TAREFAS PROPOSTAS:
**1.** No texto sobre a poda de árvores em Oeiras, de que crime foi Filipe informado de ter incorrido?
**2.** Prossiga o texto sobre a poda de árvores em Oeiras a partir do ponto em que termina.

EXCERTO DE TEXTO:
◇ ◇ ◇ ◇

Filipe queria proteger uma árvore da “amputação” e acabou detido pela polícia em Oeiras
D.R.
A polémica poda de árvores já levou à detenção de um cidadão em Oeiras, por tentar travar as motosserras. O presidente da autarquia, Isaltino Morais, defende a sua forma de podar árvores, alheio ao que dizem os especialistas
Filipe Dâmaso Saraiva “queria tentar impedir uma poda drástica” das árvores que existem em frente à sua casa, em Paço de Arcos. Tinha visto os papéis fixados nas árvores na véspera e, sem resposta em tempo útil ao email que enviara para a Câmara Municipal, decidiu colocar-se, com a companheira e algumas vizinhas, junto das árvores que existem em frente ao prédio onde vive, para impedir os trabalhadores da Câmara de Oeiras de avançarem com a poda. Quando a polícia chegou, Filipe manteve-se junto de uma das árvores sem arredar pé. Acabou detido pela PSP, algemado e levado para a esquadra.
Duas horas depois era informado de que incorrera no “crime de desobediência”, o que, segundo o artigo 348.º do Código Penal, pode ser punível com pena de prisão até um ano remissível em trabalho comunitário ou multa. Agora está com termo de identidade e residência a aguardar a decisão final.
O empresário de 41 anos, que gere uma pequena empresa familiar ligada à alimentação de bebés e que se dedica a ações de plantação voluntária de árvores, conta ao Expresso que “nunca tinha tomado uma decisão tão radical”. Porém, as árvores da sua rua (de uma espécie popularmente conhecidas como ficus ou figueira-benjamim) fazem parte do seu “quotidiano” e não quer vê-las desaparecer. “Estas árvores são minhas vizinhas e sou sensível à sua saúde e bem estar”, justifica. E mostra fotografias das suas imensas copas verdes, agora extintas. Dos ficus frondosos restam os troncos principais e uns braços amputados.
“Isto é um estado de direito e as pessoas não podem fazer o que querem”, reage Isaltino Morais quando questionado pelo Expresso sobre o que acha da situação de um munícipe ser detido por protestar pacificamente em frente a uma árvore. Acossado pelas questões levantadas pelo Expresso atira ainda a quem o ataca: “São falsos ambientalistas ou movimentos políticos em tempo de eleições”. E diz: “se há munícipes descontentes, que reclamem pelas vias próprias”.

◇ ◇ ◇ ◇

Registos guardados:

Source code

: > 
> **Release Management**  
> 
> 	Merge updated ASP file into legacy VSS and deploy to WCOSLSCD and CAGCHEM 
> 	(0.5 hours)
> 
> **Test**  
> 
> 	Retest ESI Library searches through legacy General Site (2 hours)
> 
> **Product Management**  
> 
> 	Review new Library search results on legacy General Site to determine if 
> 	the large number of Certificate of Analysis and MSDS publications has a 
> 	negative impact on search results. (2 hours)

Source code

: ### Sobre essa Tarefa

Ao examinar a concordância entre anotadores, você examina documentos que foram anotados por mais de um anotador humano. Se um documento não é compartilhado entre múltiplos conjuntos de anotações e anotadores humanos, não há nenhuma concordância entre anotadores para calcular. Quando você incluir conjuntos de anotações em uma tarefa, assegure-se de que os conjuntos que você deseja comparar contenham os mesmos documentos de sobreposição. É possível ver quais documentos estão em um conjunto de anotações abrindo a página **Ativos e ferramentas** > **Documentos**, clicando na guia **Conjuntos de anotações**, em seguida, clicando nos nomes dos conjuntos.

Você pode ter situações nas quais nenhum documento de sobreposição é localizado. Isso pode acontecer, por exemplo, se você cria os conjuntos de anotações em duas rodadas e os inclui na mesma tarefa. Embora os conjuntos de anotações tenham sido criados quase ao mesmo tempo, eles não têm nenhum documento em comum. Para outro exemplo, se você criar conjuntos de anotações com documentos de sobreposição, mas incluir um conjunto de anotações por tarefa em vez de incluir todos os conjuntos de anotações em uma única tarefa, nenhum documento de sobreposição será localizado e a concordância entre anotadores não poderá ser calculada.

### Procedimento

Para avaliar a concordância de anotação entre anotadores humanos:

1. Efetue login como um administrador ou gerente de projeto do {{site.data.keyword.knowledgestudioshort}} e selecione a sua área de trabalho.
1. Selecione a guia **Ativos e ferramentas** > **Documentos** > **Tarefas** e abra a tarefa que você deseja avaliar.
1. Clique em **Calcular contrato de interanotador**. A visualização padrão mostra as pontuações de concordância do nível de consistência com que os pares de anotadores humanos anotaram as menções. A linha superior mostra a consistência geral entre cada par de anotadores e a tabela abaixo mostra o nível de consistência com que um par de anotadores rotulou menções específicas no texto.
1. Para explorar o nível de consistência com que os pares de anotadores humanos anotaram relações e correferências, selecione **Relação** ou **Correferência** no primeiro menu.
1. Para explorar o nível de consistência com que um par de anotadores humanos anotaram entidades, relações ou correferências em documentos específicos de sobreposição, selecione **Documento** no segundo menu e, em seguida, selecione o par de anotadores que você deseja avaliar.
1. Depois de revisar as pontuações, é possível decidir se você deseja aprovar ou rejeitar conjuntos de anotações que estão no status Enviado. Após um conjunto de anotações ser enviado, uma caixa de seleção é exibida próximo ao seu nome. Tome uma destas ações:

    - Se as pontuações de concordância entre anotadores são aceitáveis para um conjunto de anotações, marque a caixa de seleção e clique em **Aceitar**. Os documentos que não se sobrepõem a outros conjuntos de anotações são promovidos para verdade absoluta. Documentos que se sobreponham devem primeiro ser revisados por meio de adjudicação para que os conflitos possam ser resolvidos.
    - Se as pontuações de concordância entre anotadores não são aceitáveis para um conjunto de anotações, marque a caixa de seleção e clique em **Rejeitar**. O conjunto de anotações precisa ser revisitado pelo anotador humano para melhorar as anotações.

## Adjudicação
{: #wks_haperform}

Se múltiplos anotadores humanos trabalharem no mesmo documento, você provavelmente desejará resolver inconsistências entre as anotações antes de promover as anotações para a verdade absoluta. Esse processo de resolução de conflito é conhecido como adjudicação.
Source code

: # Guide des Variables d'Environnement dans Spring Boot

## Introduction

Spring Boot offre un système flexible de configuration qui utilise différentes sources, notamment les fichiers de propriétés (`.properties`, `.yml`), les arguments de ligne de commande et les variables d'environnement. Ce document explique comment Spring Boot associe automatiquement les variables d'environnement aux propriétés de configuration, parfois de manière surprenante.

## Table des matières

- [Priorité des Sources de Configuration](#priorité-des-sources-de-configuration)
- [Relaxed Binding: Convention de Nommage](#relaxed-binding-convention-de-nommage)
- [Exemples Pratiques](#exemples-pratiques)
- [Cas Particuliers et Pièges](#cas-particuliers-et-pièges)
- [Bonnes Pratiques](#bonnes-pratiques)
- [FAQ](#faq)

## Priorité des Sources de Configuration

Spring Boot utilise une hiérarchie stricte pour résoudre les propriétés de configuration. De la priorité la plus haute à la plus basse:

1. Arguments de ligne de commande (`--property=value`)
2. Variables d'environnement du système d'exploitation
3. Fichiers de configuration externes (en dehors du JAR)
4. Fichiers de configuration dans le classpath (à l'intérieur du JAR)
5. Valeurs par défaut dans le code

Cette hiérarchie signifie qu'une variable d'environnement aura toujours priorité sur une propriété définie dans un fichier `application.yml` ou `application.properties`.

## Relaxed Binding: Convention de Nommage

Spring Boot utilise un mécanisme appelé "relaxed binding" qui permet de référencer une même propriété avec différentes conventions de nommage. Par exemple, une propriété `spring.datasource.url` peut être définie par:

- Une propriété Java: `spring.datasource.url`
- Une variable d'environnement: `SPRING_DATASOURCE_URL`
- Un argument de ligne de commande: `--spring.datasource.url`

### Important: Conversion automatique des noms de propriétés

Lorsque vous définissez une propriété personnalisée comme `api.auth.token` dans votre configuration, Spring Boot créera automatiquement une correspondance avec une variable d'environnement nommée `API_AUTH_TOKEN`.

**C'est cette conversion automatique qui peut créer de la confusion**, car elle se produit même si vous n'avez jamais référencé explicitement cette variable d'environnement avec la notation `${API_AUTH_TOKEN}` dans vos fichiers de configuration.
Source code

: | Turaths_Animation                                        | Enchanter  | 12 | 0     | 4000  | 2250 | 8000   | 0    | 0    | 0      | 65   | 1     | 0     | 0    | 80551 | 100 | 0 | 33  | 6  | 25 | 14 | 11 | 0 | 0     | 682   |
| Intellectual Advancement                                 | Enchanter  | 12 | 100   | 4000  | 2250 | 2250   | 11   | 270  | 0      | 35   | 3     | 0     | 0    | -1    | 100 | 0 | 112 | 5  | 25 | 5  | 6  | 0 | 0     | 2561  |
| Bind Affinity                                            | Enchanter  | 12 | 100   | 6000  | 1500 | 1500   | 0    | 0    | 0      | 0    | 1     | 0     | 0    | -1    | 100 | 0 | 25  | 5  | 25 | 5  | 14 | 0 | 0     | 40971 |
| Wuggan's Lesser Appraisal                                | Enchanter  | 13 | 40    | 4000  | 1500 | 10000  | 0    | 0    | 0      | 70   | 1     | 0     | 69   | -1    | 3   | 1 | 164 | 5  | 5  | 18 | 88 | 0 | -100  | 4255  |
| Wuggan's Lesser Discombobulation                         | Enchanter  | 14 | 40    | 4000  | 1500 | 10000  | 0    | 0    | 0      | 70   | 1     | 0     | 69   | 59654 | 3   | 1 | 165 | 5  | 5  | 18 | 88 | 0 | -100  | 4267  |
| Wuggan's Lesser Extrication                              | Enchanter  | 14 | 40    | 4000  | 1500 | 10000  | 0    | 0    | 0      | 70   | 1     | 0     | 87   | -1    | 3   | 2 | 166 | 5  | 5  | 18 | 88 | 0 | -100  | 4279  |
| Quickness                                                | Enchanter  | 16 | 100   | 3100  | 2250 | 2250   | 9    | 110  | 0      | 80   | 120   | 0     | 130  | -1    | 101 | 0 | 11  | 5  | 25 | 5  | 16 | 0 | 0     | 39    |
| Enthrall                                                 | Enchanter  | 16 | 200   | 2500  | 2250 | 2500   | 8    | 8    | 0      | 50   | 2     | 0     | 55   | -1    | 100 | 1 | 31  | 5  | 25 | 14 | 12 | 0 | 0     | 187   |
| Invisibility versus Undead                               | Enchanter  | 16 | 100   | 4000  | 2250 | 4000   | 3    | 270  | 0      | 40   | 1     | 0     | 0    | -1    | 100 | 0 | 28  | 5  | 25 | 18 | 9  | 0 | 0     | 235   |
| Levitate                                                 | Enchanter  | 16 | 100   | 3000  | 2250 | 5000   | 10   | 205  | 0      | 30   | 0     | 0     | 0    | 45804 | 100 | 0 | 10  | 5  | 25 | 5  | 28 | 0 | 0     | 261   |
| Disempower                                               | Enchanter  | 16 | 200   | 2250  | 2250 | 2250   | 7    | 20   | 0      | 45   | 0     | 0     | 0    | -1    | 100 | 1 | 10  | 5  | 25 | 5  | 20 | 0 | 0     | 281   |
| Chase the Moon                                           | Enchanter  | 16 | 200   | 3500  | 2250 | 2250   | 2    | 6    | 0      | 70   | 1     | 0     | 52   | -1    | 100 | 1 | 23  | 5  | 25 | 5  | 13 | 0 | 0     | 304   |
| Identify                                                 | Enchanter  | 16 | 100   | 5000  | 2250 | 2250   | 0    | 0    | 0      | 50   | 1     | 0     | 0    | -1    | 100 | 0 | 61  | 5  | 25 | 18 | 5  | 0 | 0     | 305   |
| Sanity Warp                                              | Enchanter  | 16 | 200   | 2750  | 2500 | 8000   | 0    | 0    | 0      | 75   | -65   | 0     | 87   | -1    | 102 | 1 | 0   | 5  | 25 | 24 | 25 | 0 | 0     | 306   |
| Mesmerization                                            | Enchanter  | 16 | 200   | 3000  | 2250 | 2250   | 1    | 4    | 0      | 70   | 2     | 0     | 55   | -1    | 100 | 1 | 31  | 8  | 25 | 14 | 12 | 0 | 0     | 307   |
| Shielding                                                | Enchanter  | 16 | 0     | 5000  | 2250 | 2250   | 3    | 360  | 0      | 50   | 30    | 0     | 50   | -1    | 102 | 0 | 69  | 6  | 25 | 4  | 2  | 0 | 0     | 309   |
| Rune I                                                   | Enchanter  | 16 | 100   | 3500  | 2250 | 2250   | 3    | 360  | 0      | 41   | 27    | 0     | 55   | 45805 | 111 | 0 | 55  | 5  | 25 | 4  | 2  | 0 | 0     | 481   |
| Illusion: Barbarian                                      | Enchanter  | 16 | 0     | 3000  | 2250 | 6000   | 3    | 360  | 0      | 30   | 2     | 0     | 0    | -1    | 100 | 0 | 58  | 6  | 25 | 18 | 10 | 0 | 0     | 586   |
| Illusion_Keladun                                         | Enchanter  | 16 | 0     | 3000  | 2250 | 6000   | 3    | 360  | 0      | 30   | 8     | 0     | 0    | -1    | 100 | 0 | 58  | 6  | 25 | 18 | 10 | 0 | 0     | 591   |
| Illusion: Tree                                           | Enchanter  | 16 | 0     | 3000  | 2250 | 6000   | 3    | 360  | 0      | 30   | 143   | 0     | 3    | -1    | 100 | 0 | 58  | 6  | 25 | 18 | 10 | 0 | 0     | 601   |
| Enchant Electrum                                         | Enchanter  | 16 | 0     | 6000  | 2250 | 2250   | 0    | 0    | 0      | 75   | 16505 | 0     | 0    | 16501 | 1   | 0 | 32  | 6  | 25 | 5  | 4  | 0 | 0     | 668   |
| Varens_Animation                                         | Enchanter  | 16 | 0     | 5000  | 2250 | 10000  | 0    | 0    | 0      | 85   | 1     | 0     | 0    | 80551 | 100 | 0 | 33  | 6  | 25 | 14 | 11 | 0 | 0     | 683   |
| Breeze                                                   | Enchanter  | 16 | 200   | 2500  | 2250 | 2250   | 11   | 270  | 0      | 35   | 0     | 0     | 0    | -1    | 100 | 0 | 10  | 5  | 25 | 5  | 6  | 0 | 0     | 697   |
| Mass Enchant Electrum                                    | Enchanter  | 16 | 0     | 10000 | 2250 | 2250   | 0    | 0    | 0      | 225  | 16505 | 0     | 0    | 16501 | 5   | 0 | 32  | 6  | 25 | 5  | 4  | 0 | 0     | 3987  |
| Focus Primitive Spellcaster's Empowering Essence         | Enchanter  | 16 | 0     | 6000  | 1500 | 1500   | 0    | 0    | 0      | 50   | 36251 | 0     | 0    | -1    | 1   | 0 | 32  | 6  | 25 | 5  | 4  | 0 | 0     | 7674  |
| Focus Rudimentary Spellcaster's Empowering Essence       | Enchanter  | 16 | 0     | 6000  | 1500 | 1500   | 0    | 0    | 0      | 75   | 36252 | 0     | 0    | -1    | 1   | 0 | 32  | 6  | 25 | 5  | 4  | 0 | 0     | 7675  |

◇ ◇ ◇ ◇

RESPOSTAS:
**1.** Do crime de desobediência.

**2.**
Filipe e a companheira, Cláudia Silva, respondem: “Somos apenas cidadãos preocupados com o ambiente que nos rodeia e com a qualidade de vida na zona onde vivemos e não estamos ligados a qualquer partido”. Como o panfleto colado nas árvores a alertar para a “poda a talão” tinha sido colocado na véspera, o requerimento que entretanto tinham enviado por email para a Câmara, assinado por mais de uma dúzia de moradores, não teria resposta em tempo útil. Por isso, avançaram para a ação direta de se colocarem debaixo da árvore para tentar travar as motosserras. A ação acabou por valer a Filipe uma detenção à porta de casa.
Isaltino, o podador
As podas a talão ou "de rolagem" de árvores em Oeiras têm levantado grande polémica nos últimos anos, em parte porque o próprio presidente da Câmara, Isaltino Morais, se afirma como um conhecedor do ofício, mesmo indo contra aquilo que os arquitetos paisagistas dizem vir nos manuais.
Ainda em fevereiro de 2018, durante um dos seus passeios pelo concelho, foi apanhado pela câmara da SIC a virar-se para o chefe de serviço da divisão de Espaços Verdes, ralhando-lhe: “Não é nada disso, não é nada disso... cortando por baixo forma uma copa redonda”. O seu gosto pelo desbaste de ramos e troncos valeu-lhe a alcunha de “Isaltino, Mãos de Tesoura” nas redes sociais.
O autarca contra-ataca, alegando que quem o critica ou acusa de amputar árvores “é ignorante e não percebe nada disto” ou que “está ligado a interesses partidários em tempo de eleições”. E retorque: “Conheço todas as árvores que são abatidas no meu concelho. Sei que por cada uma plantamos 50, e que 90% das árvores do concelho fui eu que mandei plantar e que somos o município com mais área verde do país”.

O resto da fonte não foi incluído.